__取り組む課題__
1) オートスケールについての本文を2文で要約すること。
2) オートスケールについての本文を、最後の文の後から書き継いで示すこと。

__本文__
前回、Web・APサーバーの可用性と拡張性を高めるために、Web・APサーバーを単一サーバーから複数台構成にし、Elastic Load Balancing(ELB)を利用して、各サーバーにトラフィックを振り分ける構成に変更しました。
この構成にすることで、Web・APサーバーの負荷が高くなったとき、サーバーを追加して対応できます。
ここで、Web・APサーバーのEC2インスタンスを追加/削除するかどうかの判断はどう行えばよいでしょうか。
事後対応で手動によってスケールさせるのは良い方法とはいえません。コーポレートサイトの例で言うと、システムの処理能力が上限に達したときに、ユーザーがサイトにアクセスすると、レスポンスが遅くなったり、全くアクセスできない状況になったりします。それと並行して、監視サービスなどから管理者にアラートメールが届きますが、手動で新しいインスタンスを起動させて利用可能になるまでの間、コーポレートサイトは問題が発生したままです。
かといって、必要以上のインスタンスを起動しておくのも、コストの面で良い方法とはいえません。
望ましいのは、Web・APサーバー群の負荷の変化に応じて、自動的にインスタンスを追加/削除させることです。これを「オートスケール」といいます。
AWSでは、監視サービスの「Amazon CloudWatch」とオートスケールのサービス「Auto Scaling」を組み合わせることで実現できます。まずは、これら二つのサービスについて説明します。
仮想マシンの状態を監視するCloudWatch
AWSでWeb・APサーバー群の負荷を監視したり、しきい値に達したことを検知したりするのに使うのが、CloudWatchです。
CloudWatchは、EC2インスタンスなどのAWSリソースとAWSで実行されているアプリケーションをリアルタイムで監視するサービスです。CloudWatchによってさまざまなメトリクスのデータを収集し、リソースの状態を把握できます。メトリクスのデータは最長15カ月間保持されます。
ここでいうメトリクスとは、AWSリソースやアプリケーションの状態を表す変数です。メトリクスには、標準メトリクスとカスタムメトリクスがあります。

__与えられた資料__
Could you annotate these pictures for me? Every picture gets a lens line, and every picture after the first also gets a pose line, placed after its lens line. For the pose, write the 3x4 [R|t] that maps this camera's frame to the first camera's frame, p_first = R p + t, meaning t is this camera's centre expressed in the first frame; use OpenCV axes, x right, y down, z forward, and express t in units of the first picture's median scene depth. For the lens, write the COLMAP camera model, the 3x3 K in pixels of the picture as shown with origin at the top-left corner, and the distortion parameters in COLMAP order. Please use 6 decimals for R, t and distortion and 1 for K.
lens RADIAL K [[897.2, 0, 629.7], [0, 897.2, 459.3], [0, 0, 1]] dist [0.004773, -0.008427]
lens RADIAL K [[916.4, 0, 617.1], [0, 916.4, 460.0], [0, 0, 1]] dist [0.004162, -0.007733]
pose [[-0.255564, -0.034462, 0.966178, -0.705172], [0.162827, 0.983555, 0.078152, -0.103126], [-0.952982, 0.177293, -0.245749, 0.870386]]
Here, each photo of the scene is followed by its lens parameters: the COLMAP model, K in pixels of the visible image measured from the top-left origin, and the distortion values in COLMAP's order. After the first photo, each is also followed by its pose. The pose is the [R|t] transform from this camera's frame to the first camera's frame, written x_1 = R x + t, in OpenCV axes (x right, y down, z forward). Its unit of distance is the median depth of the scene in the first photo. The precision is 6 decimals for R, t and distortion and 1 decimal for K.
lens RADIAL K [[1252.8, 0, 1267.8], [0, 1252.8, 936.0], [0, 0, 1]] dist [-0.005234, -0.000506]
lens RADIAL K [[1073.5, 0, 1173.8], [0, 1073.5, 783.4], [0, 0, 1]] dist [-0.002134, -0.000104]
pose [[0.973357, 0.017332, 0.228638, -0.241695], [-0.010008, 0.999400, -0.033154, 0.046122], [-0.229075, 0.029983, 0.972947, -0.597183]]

__順番の解答__
1) Web・APサーバーの負荷に応じてEC2インスタンスを増減させる場合、手動の事後対応では問題が続き、必要以上のインスタンスを起動しておくとコストがかかる。そのため負荷の変化に応じて自動で追加/削除する「オートスケール」が望ましく、AWSではリソースをリアルタイムで監視してメトリクスのデータを集めるCloudWatchとAuto Scalingを組み合わせて実現できる。

2)
標準メトリクスは、ユーザーが各サービスを使い始めると、AWSが自動的かつ定期的にCloudWatchに送信するものです。設定は必要ありません。EC2インスタンスのCPU使用率やディスクの読み込み/書き込み回数、RDSインスタンスの同時接続数などがあります。EC2インスタンスの標準メトリクスは、ハイパーバイザーレベルで収集されるものです。
カスタムメトリクスは、ユーザー個別のメトリクスを収集するときに用います。例えばEC2インスタンスのメモリー使用率、スワップ使用率、ディスク使用率などです。基本的な項目に思えるかもしれませんが、いずれもハイパーバイザーレベルでは収集できないので、カスタムメトリクスの扱いになります。
CloudWatchでカスタムメトリクスを監視する場合、スクリプトなどを利用して定期的にメトリクスのデータをCloudWatchのAPIに送ります。こうすることで、標準メトリクスと同様にカスタムメトリクスを扱えます。
なおEC2インスタンスのメモリー使用率、スワップ使用率、ディスク使用率は一般的な監視項目なので、AWSがこれらのカスタムメトリクスを作成/利用するためのLinuxインスタンス用スクリプト「Amazon CloudWatch Monitoring Scripts for Linux」を公開しています。
Windowsインスタンスの場合は、EC2 Config(Windows Server 2016より前)やEC2 Launch(Windows Server 2016)を利用します。